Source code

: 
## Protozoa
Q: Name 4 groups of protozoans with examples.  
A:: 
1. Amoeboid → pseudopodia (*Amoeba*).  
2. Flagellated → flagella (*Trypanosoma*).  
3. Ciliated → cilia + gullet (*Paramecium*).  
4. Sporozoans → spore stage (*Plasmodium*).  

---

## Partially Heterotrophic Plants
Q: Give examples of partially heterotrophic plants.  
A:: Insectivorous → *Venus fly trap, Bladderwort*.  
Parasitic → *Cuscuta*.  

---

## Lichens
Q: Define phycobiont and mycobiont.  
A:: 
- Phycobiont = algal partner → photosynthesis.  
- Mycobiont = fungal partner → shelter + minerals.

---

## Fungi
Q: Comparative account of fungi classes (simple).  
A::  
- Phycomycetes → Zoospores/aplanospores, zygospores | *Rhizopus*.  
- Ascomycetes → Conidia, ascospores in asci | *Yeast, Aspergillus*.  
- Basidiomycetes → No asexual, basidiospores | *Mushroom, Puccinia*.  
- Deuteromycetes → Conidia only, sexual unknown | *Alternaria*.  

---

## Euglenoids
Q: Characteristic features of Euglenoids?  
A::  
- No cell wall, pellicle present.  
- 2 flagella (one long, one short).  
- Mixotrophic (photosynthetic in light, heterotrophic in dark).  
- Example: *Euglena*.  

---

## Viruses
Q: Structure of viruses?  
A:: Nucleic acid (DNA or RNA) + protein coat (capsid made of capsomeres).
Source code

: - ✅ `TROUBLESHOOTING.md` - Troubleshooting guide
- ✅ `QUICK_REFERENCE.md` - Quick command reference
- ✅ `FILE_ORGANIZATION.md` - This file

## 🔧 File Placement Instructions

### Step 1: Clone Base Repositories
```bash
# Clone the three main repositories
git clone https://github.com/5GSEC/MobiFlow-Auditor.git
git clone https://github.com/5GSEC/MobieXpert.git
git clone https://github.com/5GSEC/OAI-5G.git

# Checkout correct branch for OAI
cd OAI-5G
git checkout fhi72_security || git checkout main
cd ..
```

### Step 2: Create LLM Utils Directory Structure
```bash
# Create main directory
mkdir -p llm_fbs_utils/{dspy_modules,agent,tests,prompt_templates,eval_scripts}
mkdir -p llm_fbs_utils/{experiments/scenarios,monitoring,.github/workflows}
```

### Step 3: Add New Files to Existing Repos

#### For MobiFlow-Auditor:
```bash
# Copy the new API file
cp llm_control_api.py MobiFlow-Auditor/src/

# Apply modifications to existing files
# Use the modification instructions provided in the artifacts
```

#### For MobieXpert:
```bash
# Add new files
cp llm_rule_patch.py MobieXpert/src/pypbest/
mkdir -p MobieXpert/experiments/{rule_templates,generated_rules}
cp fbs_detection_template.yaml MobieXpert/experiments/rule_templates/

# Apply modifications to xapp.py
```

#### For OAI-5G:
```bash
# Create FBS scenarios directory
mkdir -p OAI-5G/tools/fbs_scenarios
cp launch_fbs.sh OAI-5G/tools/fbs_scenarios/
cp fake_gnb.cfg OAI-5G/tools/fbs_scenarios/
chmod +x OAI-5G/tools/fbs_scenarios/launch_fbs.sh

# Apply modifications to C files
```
^^^^^^^^
Exercise directions ::
From the very first line of the records down to the line with "- Mixotrophic (photosynthetic", please write out each line exactly, including both ends and no other lines.

Problem solution ::
Source code

: 
## Protozoa
Q: Name 4 groups of protozoans with examples.  
A:: 
1. Amoeboid → pseudopodia (*Amoeba*).  
2. Flagellated → flagella (*Trypanosoma*).  
3. Ciliated → cilia + gullet (*Paramecium*).  
4. Sporozoans → spore stage (*Plasmodium*).  

---

## Partially Heterotrophic Plants
Q: Give examples of partially heterotrophic plants.  
A:: Insectivorous → *Venus fly trap, Bladderwort*.  
Parasitic → *Cuscuta*.  

---

## Lichens
Q: Define phycobiont and mycobiont.  
A:: 
- Phycobiont = algal partner → photosynthesis.  
- Mycobiont = fungal partner → shelter + minerals.

---

## Fungi
Q: Comparative account of fungi classes (simple).  
A::  
- Phycomycetes → Zoospores/aplanospores, zygospores | *Rhizopus*.  
- Ascomycetes → Conidia, ascospores in asci | *Yeast, Aspergillus*.  
- Basidiomycetes → No asexual, basidiospores | *Mushroom, Puccinia*.  
- Deuteromycetes → Conidia only, sexual unknown | *Alternaria*.  

---

## Euglenoids
Q: Characteristic features of Euglenoids?  
A::  
- No cell wall, pellicle present.  
- 2 flagella (one long, one short).  
- Mixotrophic (photosynthetic in light, heterotrophic in dark).  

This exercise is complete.